### EXERCISE
Render the stretch of rows below from the line containing "state / province: Western Visayas" through the line containing "state / province: Georgia", both included, as a JSON list of strings with one string per line and blank lines omitted.
※
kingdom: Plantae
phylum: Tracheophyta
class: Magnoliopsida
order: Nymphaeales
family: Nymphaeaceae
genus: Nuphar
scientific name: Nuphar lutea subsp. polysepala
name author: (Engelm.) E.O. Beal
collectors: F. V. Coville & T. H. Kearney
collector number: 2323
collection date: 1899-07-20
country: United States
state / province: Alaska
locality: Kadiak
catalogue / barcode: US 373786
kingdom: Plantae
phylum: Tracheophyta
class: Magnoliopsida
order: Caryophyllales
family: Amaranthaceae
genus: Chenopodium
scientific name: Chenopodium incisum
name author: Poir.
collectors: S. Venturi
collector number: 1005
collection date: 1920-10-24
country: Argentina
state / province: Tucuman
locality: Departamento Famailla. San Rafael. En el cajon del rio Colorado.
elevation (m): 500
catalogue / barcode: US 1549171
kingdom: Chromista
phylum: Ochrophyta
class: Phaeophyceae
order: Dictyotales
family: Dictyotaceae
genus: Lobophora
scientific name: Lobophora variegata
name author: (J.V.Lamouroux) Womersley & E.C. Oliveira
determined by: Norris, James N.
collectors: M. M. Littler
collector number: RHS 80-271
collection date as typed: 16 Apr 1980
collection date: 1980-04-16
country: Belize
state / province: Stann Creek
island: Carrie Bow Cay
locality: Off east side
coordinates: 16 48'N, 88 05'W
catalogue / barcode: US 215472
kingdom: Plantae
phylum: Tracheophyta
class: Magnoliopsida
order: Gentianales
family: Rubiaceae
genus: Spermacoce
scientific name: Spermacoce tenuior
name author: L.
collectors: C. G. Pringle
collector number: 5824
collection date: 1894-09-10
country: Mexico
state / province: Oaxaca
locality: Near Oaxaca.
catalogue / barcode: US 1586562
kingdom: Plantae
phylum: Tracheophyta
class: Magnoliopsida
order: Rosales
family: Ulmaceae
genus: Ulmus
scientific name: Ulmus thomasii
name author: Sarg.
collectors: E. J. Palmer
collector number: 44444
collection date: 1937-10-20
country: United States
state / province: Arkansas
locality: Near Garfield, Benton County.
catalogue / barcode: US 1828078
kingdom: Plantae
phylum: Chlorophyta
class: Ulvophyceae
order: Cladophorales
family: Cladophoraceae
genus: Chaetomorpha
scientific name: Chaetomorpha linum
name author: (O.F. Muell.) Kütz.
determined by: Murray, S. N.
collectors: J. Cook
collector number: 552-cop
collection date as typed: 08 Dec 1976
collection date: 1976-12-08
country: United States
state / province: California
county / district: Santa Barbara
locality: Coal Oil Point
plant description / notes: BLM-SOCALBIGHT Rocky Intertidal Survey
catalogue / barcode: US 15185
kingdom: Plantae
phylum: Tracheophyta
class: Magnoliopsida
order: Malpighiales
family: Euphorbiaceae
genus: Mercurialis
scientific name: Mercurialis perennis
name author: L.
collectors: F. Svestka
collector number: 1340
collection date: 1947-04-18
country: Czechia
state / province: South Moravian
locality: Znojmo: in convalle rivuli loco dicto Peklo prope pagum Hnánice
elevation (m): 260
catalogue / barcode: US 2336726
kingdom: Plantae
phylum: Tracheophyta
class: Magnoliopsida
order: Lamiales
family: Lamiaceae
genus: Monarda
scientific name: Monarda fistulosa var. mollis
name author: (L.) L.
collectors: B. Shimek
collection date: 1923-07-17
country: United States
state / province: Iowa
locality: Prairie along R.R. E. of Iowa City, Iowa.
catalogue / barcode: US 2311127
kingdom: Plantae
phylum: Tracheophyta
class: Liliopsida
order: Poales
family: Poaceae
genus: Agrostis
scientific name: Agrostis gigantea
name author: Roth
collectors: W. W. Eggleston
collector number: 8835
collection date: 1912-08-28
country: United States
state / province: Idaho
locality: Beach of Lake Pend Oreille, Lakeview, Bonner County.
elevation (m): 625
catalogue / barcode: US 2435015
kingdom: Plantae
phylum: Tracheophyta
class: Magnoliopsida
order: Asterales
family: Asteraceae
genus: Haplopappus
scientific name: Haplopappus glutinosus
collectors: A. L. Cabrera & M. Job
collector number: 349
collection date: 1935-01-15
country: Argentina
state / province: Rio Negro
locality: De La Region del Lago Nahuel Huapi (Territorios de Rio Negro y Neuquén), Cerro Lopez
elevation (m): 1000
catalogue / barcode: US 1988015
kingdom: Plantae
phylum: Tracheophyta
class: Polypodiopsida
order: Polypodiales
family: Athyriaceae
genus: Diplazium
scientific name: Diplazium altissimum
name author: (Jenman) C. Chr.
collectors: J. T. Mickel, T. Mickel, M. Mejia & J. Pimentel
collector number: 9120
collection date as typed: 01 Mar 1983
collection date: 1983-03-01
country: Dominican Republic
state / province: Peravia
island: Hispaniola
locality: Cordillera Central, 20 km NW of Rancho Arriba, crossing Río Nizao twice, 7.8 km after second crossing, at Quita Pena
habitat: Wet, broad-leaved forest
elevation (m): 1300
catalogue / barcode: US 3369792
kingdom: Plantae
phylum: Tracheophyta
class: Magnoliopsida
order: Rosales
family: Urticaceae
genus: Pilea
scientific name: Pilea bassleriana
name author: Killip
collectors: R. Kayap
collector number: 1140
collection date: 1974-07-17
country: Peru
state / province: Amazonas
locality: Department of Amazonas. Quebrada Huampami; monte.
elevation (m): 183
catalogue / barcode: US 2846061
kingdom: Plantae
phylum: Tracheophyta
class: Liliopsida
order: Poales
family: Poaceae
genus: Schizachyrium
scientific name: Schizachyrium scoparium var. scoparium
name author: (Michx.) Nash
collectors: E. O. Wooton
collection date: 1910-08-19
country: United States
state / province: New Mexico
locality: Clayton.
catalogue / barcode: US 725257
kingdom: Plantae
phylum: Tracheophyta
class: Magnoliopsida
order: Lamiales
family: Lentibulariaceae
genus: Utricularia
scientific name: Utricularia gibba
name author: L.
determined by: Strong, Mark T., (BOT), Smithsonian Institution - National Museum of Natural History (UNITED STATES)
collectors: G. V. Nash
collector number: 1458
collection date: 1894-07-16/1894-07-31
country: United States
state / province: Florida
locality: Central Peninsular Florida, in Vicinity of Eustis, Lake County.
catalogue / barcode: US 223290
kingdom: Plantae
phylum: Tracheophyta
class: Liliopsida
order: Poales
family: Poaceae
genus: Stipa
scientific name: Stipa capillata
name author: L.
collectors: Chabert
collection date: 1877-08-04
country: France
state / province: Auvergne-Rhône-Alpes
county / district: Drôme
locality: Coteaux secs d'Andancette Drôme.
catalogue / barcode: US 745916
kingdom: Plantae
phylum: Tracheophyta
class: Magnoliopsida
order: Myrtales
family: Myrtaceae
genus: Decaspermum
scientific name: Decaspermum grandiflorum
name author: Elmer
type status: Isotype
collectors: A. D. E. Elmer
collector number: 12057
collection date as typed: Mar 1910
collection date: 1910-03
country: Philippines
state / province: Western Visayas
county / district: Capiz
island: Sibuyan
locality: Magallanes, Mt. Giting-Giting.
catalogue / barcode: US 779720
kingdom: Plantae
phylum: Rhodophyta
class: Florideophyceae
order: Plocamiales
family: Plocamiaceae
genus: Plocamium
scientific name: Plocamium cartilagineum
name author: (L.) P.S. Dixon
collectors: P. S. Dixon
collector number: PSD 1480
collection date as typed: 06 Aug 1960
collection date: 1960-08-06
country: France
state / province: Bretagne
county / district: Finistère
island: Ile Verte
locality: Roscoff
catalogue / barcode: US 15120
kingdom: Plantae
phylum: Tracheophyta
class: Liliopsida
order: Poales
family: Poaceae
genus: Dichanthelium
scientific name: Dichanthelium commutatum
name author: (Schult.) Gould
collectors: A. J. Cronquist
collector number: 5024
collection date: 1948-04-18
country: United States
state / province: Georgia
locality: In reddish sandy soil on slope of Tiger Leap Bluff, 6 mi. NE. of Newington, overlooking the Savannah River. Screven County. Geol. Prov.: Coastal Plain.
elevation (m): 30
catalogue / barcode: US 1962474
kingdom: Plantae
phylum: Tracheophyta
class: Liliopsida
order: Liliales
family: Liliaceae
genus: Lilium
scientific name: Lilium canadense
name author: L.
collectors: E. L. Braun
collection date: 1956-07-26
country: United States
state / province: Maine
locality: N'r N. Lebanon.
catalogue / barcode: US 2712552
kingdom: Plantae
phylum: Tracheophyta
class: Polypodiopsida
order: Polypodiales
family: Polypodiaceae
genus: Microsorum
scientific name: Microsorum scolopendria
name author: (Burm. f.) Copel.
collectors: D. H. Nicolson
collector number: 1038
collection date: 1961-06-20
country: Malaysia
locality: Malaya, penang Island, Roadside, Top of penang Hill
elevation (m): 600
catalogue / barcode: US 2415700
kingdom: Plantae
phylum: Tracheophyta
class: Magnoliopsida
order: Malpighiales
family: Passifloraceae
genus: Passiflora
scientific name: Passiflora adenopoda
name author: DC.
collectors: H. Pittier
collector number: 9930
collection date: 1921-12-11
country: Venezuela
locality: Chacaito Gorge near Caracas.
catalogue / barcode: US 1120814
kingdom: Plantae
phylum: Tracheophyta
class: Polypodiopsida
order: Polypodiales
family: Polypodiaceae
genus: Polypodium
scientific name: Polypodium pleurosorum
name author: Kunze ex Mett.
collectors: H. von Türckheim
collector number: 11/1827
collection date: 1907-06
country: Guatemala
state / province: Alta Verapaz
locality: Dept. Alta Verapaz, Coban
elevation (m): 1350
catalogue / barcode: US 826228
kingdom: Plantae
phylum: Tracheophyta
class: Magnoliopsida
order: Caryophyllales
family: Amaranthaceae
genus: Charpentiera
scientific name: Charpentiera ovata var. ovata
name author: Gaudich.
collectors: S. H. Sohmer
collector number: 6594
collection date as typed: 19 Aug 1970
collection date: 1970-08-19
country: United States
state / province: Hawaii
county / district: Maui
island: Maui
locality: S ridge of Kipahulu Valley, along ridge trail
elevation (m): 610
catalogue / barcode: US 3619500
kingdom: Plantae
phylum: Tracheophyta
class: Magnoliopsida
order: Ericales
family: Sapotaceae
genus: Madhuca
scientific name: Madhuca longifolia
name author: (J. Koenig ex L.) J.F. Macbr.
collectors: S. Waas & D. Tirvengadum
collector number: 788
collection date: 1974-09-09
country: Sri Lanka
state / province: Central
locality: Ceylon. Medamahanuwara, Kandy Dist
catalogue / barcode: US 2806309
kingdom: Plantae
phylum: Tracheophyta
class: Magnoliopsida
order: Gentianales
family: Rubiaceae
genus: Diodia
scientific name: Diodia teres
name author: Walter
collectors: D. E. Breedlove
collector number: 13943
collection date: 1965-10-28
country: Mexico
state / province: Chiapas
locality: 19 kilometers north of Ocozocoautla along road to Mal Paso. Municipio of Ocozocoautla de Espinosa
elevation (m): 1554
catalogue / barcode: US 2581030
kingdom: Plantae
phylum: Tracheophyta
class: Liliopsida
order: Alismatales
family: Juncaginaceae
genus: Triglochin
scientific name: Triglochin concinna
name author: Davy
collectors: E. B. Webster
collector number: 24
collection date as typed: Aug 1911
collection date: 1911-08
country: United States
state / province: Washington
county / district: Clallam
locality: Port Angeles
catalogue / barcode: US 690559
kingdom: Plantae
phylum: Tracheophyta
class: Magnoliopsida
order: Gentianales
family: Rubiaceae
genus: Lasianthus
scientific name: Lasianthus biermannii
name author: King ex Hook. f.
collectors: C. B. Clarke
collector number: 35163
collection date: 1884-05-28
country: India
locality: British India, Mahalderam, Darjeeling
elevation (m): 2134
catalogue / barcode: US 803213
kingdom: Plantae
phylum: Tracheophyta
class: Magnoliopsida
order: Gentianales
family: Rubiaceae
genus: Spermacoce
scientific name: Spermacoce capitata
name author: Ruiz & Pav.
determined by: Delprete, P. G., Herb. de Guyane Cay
※
### TASK RESULT
[
  "state / province: Western Visayas",
  "county / district: Capiz",
  "island: Sibuyan",
  "locality: Magallanes, Mt. Giting-Giting.",
  "catalogue / barcode: US 779720",
  "kingdom: Plantae",
  "phylum: Rhodophyta",
  "class: Florideophyceae",
  "order: Plocamiales",
  "family: Plocamiaceae",
  "genus: Plocamium",
  "scientific name: Plocamium cartilagineum",
  "name author: (L.) P.S. Dixon",
  "collectors: P. S. Dixon",
  "collector number: PSD 1480",
  "collection date as typed: 06 Aug 1960",
  "collection date: 1960-08-06",
  "country: France",
  "state / province: Bretagne",
  "county / district: Finistère",
  "island: Ile Verte",
  "locality: Roscoff",
  "catalogue / barcode: US 15120",
  "kingdom: Plantae",
  "phylum: Tracheophyta",
  "class: Liliopsida",
  "order: Poales",
  "family: Poaceae",
  "genus: Dichanthelium",
  "scientific name: Dichanthelium commutatum",
  "name author: (Schult.) Gould",
  "collectors: A. J. Cronquist",
  "collector number: 5024",
  "collection date: 1948-04-18",
  "country: United States",
  "state / province: Georgia"
]